Organic composting is the best way to feed your organic garden. Making your own organic compost will help you reduce pollution and cut down that landfill! Your plants will grow healthier and look happier for it and it will save you money on fertilizers too.
Not sure where the quote came from but it goes…
Composting is natures way of recycling.
Organic composting is indeed a natural way of recycling, harnessing natural processes rather than machinery and man-made chemicals, but it takes people to do it.
Soil maintenance is at the heart of organic growing: don’t feed the plants, feed the soil – the plants will look after themselves. The extremely complex subject of soil maintenance can happily be summed up in one word: composting.

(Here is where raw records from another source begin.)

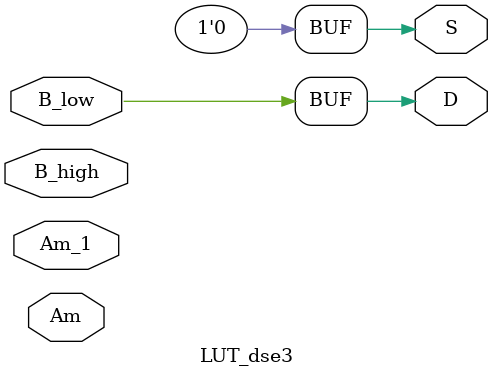
<source format=v>
`timescale 1ns/1ns
module LUT_dse3(
    input           Am          ,
    input           B_low       ,
    input           Am_1        ,
    input           B_high      ,
    output          S           ,
    output          D           //           
);

	assign D = B_low;
	assign S = 1'b0;

endmodule // LUT__dse3


</source>
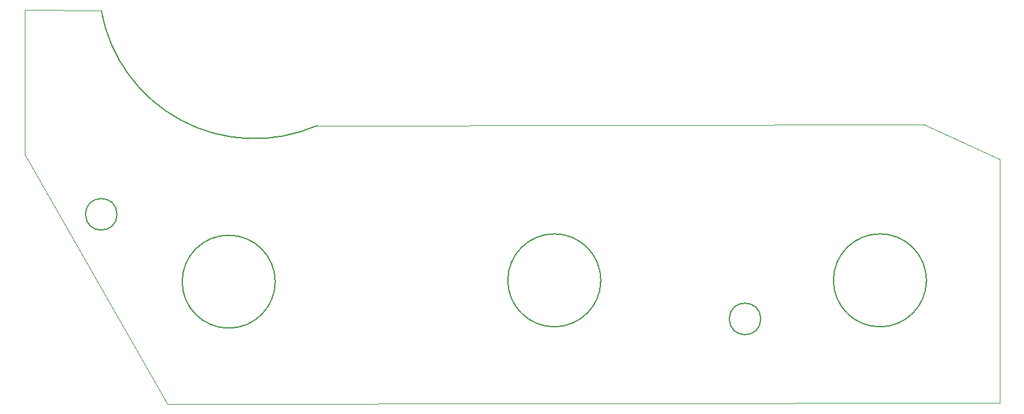
<source format=gbr>
%TF.GenerationSoftware,KiCad,Pcbnew,(5.1.6)-1*%
%TF.CreationDate,2020-11-25T09:57:01+11:00*%
%TF.ProjectId,ELEC Panel Panel PCB V1,454c4543-2050-4616-9e65-6c2050616e65,rev?*%
%TF.SameCoordinates,Original*%
%TF.FileFunction,Profile,NP*%
%FSLAX46Y46*%
G04 Gerber Fmt 4.6, Leading zero omitted, Abs format (unit mm)*
G04 Created by KiCad (PCBNEW (5.1.6)-1) date 2020-11-25 09:57:01*
%MOMM*%
%LPD*%
G01*
G04 APERTURE LIST*
%TA.AperFunction,Profile*%
%ADD10C,0.200000*%
%TD*%
%TA.AperFunction,Profile*%
%ADD11C,0.050000*%
%TD*%
G04 APERTURE END LIST*
D10*
X69850811Y-113666856D02*
G75*
G02*
X40411400Y-97942400I-8511245J19485742D01*
G01*
D11*
X152704800Y-113512600D02*
X69850810Y-113666856D01*
X163042600Y-118237000D02*
X152704800Y-113512600D01*
X163068000Y-151511000D02*
X163042600Y-118237000D01*
X49428400Y-151688800D02*
X163068000Y-151511000D01*
X29946600Y-117551200D02*
X49428400Y-151688800D01*
X29946600Y-97866200D02*
X29946600Y-117551200D01*
X29946600Y-97866200D02*
X40411400Y-97942400D01*
D10*
X108610400Y-134797800D02*
G75*
G03*
X108610400Y-134797800I-6350000J0D01*
G01*
X42564049Y-125780800D02*
G75*
G03*
X42564049Y-125780800I-2152649J0D01*
G01*
X153060399Y-134797800D02*
G75*
G03*
X153060399Y-134797800I-6349999J0D01*
G01*
X130448050Y-140068300D02*
G75*
G03*
X130448050Y-140068300I-2152650J0D01*
G01*
X64160400Y-134979916D02*
G75*
G03*
X64160400Y-134979916I-6350000J0D01*
G01*
M02*

</source>
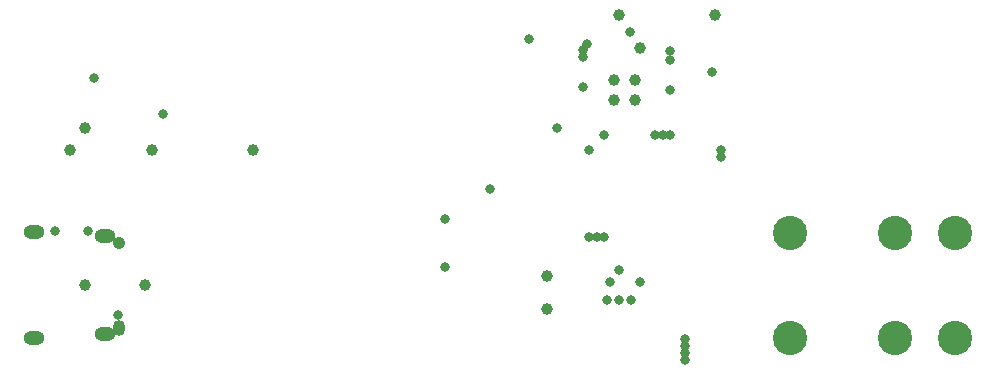
<source format=gbr>
G04 #@! TF.FileFunction,Soldermask,Bot*
%FSLAX46Y46*%
G04 Gerber Fmt 4.6, Leading zero omitted, Abs format (unit mm)*
G04 Created by KiCad (PCBNEW 4.0.7) date 04/10/18 20:11:53*
%MOMM*%
%LPD*%
G01*
G04 APERTURE LIST*
%ADD10C,0.100000*%
%ADD11O,1.800000X1.200000*%
%ADD12O,1.050000X1.350000*%
%ADD13C,1.050000*%
%ADD14C,2.900000*%
%ADD15C,1.000000*%
%ADD16C,0.800000*%
G04 APERTURE END LIST*
D10*
D11*
X118535000Y-97470000D03*
X118535000Y-105730000D03*
X112585000Y-106090000D03*
X112585000Y-97110000D03*
D12*
X119785000Y-105200000D03*
D13*
X119785000Y-98000000D03*
D14*
X176530000Y-106045000D03*
X185420000Y-97155000D03*
X185420000Y-106045000D03*
X190500000Y-106045000D03*
X190500000Y-97155000D03*
X176530000Y-97155000D03*
D15*
X116840000Y-88265000D03*
X115570000Y-90170000D03*
X162052000Y-78739926D03*
X161697500Y-85952500D03*
X163422500Y-85952500D03*
X163422500Y-84227500D03*
X161697500Y-84227500D03*
X155956000Y-103632000D03*
X155956000Y-100838000D03*
X121920000Y-101600000D03*
X116840000Y-101600000D03*
D16*
X159512000Y-90170000D03*
X160782000Y-88900000D03*
X147320000Y-96012090D03*
D15*
X131064000Y-90170000D03*
D16*
X147320000Y-100076000D03*
D15*
X122555000Y-90170000D03*
D16*
X169926000Y-83566000D03*
X166370000Y-85090000D03*
X166370000Y-88900000D03*
X166370000Y-81788000D03*
D15*
X170180000Y-78740000D03*
X163830000Y-81534000D03*
D16*
X117602000Y-84074000D03*
X123444000Y-87122000D03*
X117094000Y-97028000D03*
X114300000Y-97028000D03*
X170688000Y-90170000D03*
X165769997Y-88900000D03*
X170688000Y-90770003D03*
X165100000Y-88900000D03*
X154432000Y-80772000D03*
X156863761Y-88259937D03*
X159371432Y-81201536D03*
X151130000Y-93472000D03*
X162985053Y-80199495D03*
X166370000Y-82550000D03*
X159004118Y-81695977D03*
X167640000Y-107972069D03*
X159004000Y-82295978D03*
X167640000Y-107372056D03*
X167640000Y-106772043D03*
X159004000Y-84836000D03*
X167640000Y-106171936D03*
X159512000Y-97536000D03*
X161290000Y-101346000D03*
X161036000Y-102870000D03*
X163830000Y-101346000D03*
X162052000Y-102870000D03*
X163068000Y-102870000D03*
X160782000Y-97536000D03*
X162052000Y-100330000D03*
X160181997Y-97536000D03*
X119634000Y-104140000D03*
M02*

</source>
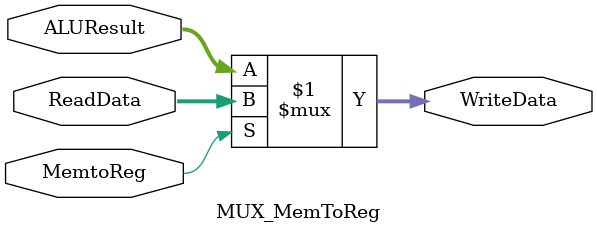
<source format=v>
module MUX_MemToReg(
    input wire [31:0] ALUResult,  // Resultado da ALU
    input wire [31:0] ReadData,   // Dado lido da memória
    input wire MemtoReg,          // Sinal de controle do multiplexador
    output wire [31:0] WriteData  // Dado a ser escrito no banco de registradores
);
    assign WriteData = (MemtoReg) ? ReadData : ALUResult;
endmodule

</source>
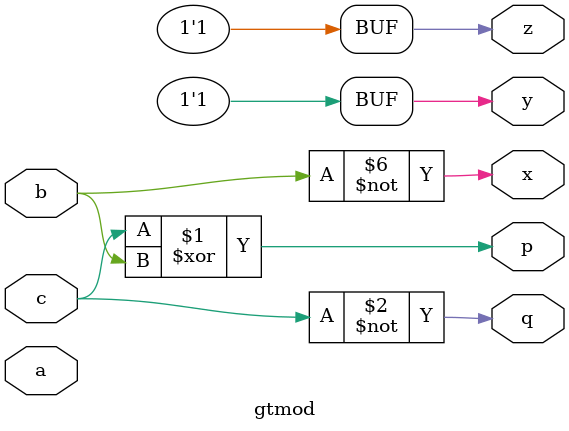
<source format=v>
module  gtmod(a,b,c,x,y,z,p,q);
input a,b,c;
output x,y,z,p,q;
xor xor1(p,c,b);
nor n1(q,c);
nand nd1(y,a,b);
not and2(x,a,b);
or or1(z,a,b);


endmodule





</source>
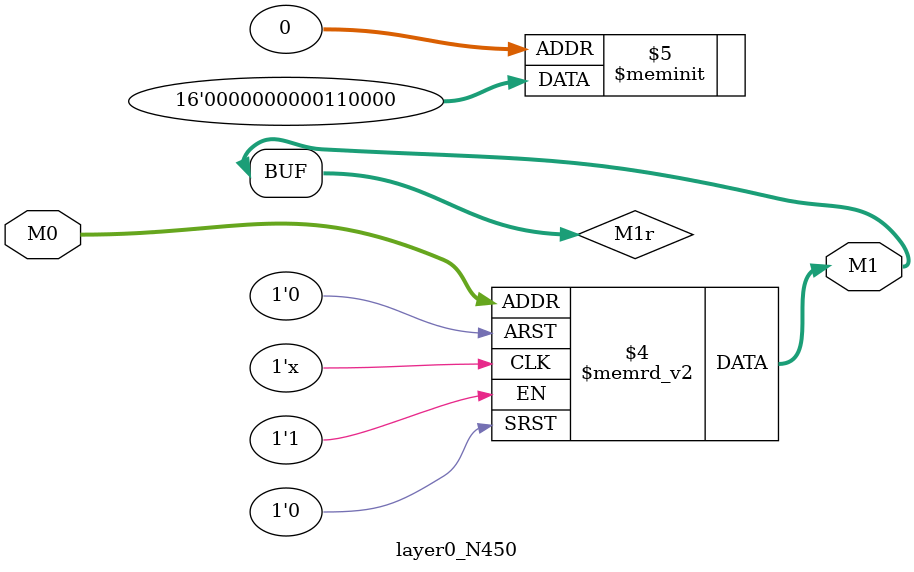
<source format=v>
module layer0_N450 ( input [2:0] M0, output [1:0] M1 );

	(*rom_style = "distributed" *) reg [1:0] M1r;
	assign M1 = M1r;
	always @ (M0) begin
		case (M0)
			3'b000: M1r = 2'b00;
			3'b100: M1r = 2'b00;
			3'b010: M1r = 2'b11;
			3'b110: M1r = 2'b00;
			3'b001: M1r = 2'b00;
			3'b101: M1r = 2'b00;
			3'b011: M1r = 2'b00;
			3'b111: M1r = 2'b00;

		endcase
	end
endmodule

</source>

A smelly hole at the far end of the garden filled with putrefying kitchen wastes and flies buzzing round. That’s what compost isn’t. No stinky mess, no flies, though kitchen waste is welcome.
Organic compost is not just decayed organic matter. Composting is applied microbiology at its most complex, involving the interactions of thousands upon thousands of different species of micro organisms in a highly complex ecosystem.
What can I compost?
If it can rot it will compost, but some items are best avoided. Some things, like grass clippings and soft young weeds, rot quickly. They work as activators or hotter rotters, getting the composting started, but on their own will decay to a smelly mess. Recycle your plant-based, kitchen and garden waste by making it into compost
Older and tougher plant material is slower to rot but gives body to the finished compost – and usually makes up the bulk of a compost heap. Woody items decay very slowly; they are best chopped or shredded first, where appropriate.
A container or brown bin is not an absolute necessity as you can make perfectly good compost in a free standing heap as long as it is large enough. You will see later why this may be a drawback. Assuming then that we need to make a container we are faced with many choices.
Why not make or buy a compost bin? They are usually cheap to buy, and are available in wood or recycled plastic (that might otherwise be in your local landfill site). If you are keen you could combine it with a vermicompost or use a shredder which increases the amount of compostable waste. Do not compost foods such as dairy produce, meat, bread etc as these attract flies and vermin.
How do I know when its done?
That depends. What was a pile of plant material will gradually, from the bottom up, turn into a pile of dark stuff that looks like brown dirt. Eventually, none of the items you put in there will be recognizable. If you are using it out in the garden, a few small recognizable bits wont hurt – they will finish composting in the garden. If you are using it for houseplants or to start seeds, its better to wait until its well finished so you won’t have microbes attacking the fine rootlets of new plants.
Dig it in to your garden to have healthy, fertile soil and your fruit and vegetables can be organic. Don’t assume the waste is harmless and trash it. Putting organic composting materials in a landfill costs money and it will produce methane; also it may pollute the groundwater.
Compost waste often comprises about 20-30% of your total household waste and the impact on recycling is significant.